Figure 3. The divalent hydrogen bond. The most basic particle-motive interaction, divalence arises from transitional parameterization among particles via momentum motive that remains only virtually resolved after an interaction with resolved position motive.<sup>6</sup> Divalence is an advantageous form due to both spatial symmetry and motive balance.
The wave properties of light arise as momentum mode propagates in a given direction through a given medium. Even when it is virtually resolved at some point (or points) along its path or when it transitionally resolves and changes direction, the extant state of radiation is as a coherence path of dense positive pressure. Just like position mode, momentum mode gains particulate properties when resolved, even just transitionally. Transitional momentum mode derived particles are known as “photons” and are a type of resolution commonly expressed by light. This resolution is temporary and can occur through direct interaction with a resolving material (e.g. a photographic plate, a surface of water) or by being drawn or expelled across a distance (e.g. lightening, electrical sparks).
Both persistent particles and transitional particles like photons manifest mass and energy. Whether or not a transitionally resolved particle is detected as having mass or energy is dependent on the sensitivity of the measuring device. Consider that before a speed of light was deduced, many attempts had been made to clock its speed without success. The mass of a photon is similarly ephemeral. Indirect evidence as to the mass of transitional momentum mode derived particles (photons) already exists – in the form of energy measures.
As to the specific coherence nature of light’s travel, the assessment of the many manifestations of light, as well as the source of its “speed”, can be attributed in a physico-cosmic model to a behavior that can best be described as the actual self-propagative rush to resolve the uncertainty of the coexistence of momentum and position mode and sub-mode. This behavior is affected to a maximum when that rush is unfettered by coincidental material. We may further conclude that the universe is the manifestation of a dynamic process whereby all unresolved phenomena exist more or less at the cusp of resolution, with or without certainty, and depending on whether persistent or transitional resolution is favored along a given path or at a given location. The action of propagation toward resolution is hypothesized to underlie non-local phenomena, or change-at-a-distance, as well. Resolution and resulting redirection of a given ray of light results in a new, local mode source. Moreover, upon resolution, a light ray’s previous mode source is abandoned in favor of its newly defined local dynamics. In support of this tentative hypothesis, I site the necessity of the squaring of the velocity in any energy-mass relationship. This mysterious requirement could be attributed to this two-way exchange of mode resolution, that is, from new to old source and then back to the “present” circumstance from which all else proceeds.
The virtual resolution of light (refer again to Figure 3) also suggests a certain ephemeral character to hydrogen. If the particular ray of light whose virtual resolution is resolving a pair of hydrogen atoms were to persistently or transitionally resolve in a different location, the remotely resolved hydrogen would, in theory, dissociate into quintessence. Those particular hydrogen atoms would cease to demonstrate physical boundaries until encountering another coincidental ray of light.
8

== == ==

Exercise description: Would you write out all of the data again, unchanged?

Response area:
Figure 3. The divalent hydrogen bond. The most basic particle-motive interaction, divalence arises from transitional parameterization among particles via momentum motive that remains only virtually resolved after an interaction with resolved position motive.<sup>6</sup> Divalence is an advantageous form due to both spatial symmetry and motive balance.
The wave properties of light arise as momentum mode propagates in a given direction through a given medium. Even when it is virtually resolved at some point (or points) along its path or when it transitionally resolves and changes direction, the extant state of radiation is as a coherence path of dense positive pressure. Just like position mode, momentum mode gains particulate properties when resolved, even just transitionally. Transitional momentum mode derived particles are known as “photons” and are a type of resolution commonly expressed by light. This resolution is temporary and can occur through direct interaction with a resolving material (e.g. a photographic plate, a surface of water) or by being drawn or expelled across a distance (e.g. lightening, electrical sparks).
Both persistent particles and transitional particles like photons manifest mass and energy. Whether or not a transitionally resolved particle is detected as having mass or energy is dependent on the sensitivity of the measuring device. Consider that before a speed of light was deduced, many attempts had been made to clock its speed without success. The mass of a photon is similarly ephemeral. Indirect evidence as to the mass of transitional momentum mode derived particles (photons) already exists – in the form of energy measures.
As to the specific coherence nature of light’s travel, the assessment of the many manifestations of light, as well as the source of its “speed”, can be attributed in a physico-cosmic model to a behavior that can best be described as the actual self-propagative rush to resolve the uncertainty of the coexistence of momentum and position mode and sub-mode. This behavior is affected to a maximum when that rush is unfettered by coincidental material. We may further conclude that the universe is the manifestation of a dynamic process whereby all unresolved phenomena exist more or less at the cusp of resolution, with or without certainty, and depending on whether persistent or transitional resolution is favored along a given path or at a given location. The action of propagation toward resolution is hypothesized to underlie non-local phenomena, or change-at-a-distance, as well. Resolution and resulting redirection of a given ray of light results in a new, local mode source. Moreover, upon resolution, a light ray’s previous mode source is abandoned in favor of its newly defined local dynamics. In support of this tentative hypothesis, I site the necessity of the squaring of the velocity in any energy-mass relationship. This mysterious requirement could be attributed to this two-way exchange of mode resolution, that is, from new to old source and then back to the “present” circumstance from which all else proceeds.
The virtual resolution of light (refer again to Figure 3) also suggests a certain ephemeral character to hydrogen. If the particular ray of light whose virtual resolution is resolving a pair of hydrogen atoms were to persistently or transitionally resolve in a different location, the remotely resolved hydrogen would, in theory, dissociate into quintessence. Those particular hydrogen atoms would cease to demonstrate physical boundaries until encountering another coincidental ray of light.
8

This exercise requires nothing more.